An ophthalmic disease registry could play an important role in identifying and monitoring rare diseases through electronic health records. It is estimated that 263–446 million persons are affected by rare diseases globally at any time [36]. Despite the clear burden of rare diseases and the need for research, rare disease research is limited by recruitment and sample size issues [37]. Searching diagnostic codes for instances of rare diseases is restricted by underrepresentation in most common ontologies such as the International Classification of Diseases [38] [39]. Electronic health records have been used previously to identify rare diseases [40, 41]; however, approaches to detection relied on regular expressions [42, 43]. A NER registry approach eliminates the pre-specification of expressions and is not diagnosis-specific, allowing flexibility in the range of diseases to be monitored. DeLozier et al. previously developed a system to monitor rare diseases through electronic health records [43]. An email alert system was used to prompt investigators to review rare drug reactions in clinical notes to improve recruitment in prospective clinical trials of drug-induced torsades de pointes and Stevens-Johnson Syndrome and toxic epidermal necrolysis. The alert system increased the rate of recruitment and reduced the time to enrolment in the studies. Monitoring diseases in free-text fields via integration with alerting systems can improve the monitoring of rare diseases and reduce barriers to cohort identification for research.

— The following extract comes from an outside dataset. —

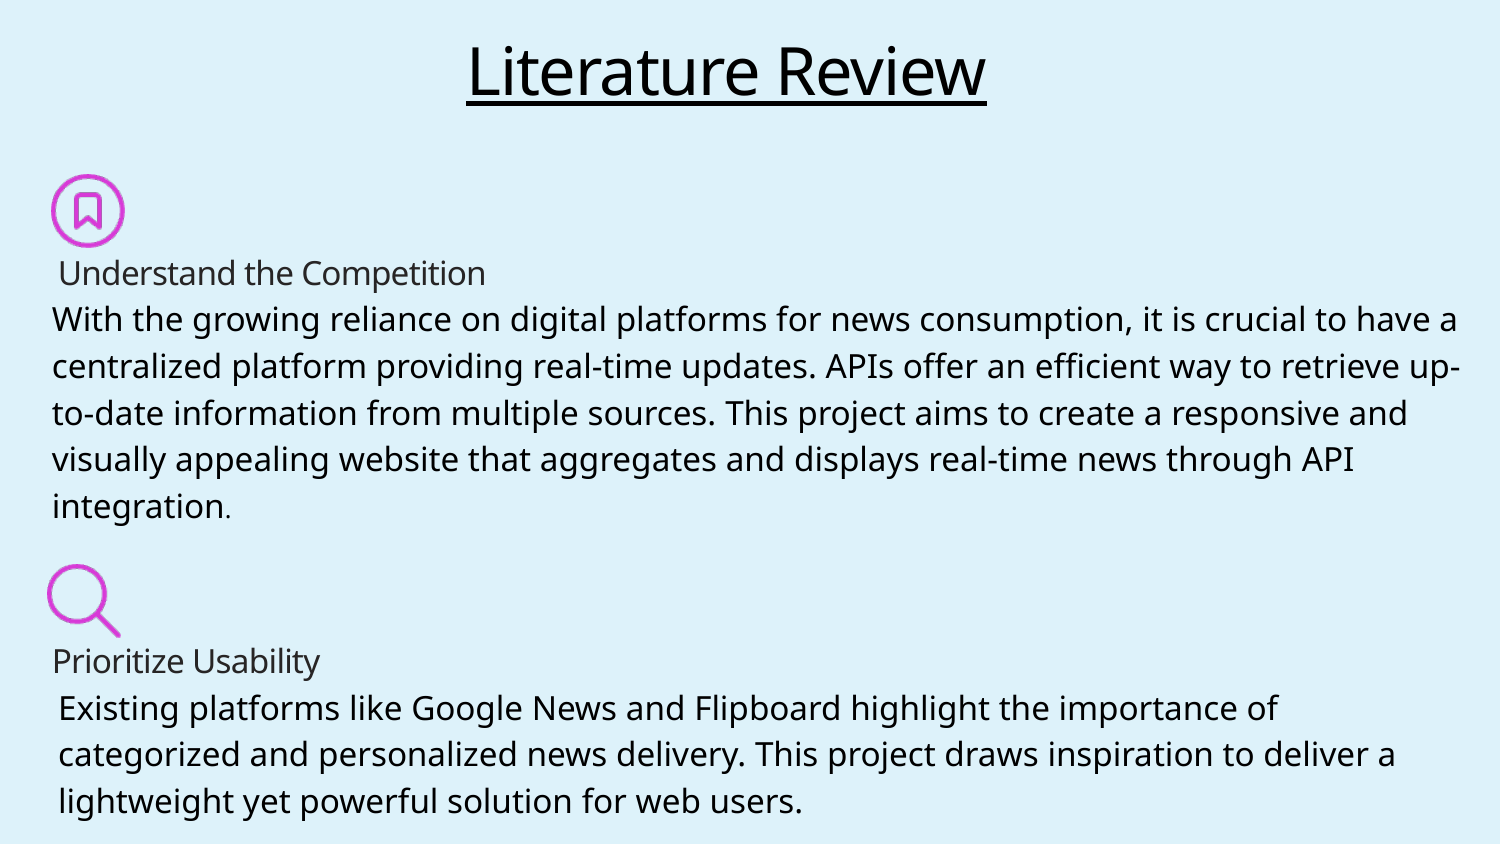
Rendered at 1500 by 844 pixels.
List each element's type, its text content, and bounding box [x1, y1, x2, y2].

Diagnoses in unstructured free-text fields of electronic health records supplement manually coded diagnoses. The median accuracy of diagnostic coding in discharge summaries is 80.3% [44], but the coding of comorbidities in problem lists is often incomplete [45,46,47,48]. The lack of completeness results in poor sensitivity of diagnostic coding, despite achieving high specificity [45, 49,50,51,52]. Therefore, the absence of a diagnostic code does not necessarily reflect the absence of the disease. Coding accuracy is further affected by changes in the coding systems used [47], lack of suitably granular codes [53], incomplete coding in single centres due to data fragmentation across multiple sites [54], and length of time registered in an EHR [55]. Supplementing diagnostic coding with unstructured fields can improve this sensitivity [2, 56, 57]. This increased sensitivity has important implications for the case-finding ability of studies using electronic health records.

Our workflow has several limitations. The NER model extracts entities as they appear in text and is not integrated with a linking process to standard ontology. Therefore, linking terms to an ontology is considered a downstream task. However, building a database of diagnostic entities as they appear in the clinical records can inform further development of linking strategies or vocabulary databases. Our model was trained and evaluated using clinical records from a single institution. The model’s performance, if evaluated using external notes, is likely to be lower. However, rapid dataset annotation using low-code NLP tools means any institution can create custom NER models. Furthermore, annotations were performed by a single annotator. Thus, the registry represents the annotating characteristics of a single annotator. Multiple annotators may reduce this bias; however, annotators should be trained to follow annotation guidelines to ensure adequate inter-annotator agreement [57]. Lastly, all annotations were performed in English. Replication of the study findings with non-English free text would be beneficial.

We demonstrated a workflow using low-code NLP tools to produce an ophthalmic disease registry, with an accompanying ready-to-use tool to reproduce the registry in any institution. Our NER model displayed a moderate overall ability to extract ophthalmic diagnoses from free-text electronic clinical records. There is a further need for standard ophthalmic datasets for the evaluation of NER models and ready-to-use tools to encourage increased use of artificial intelligence for clinical NER tasks.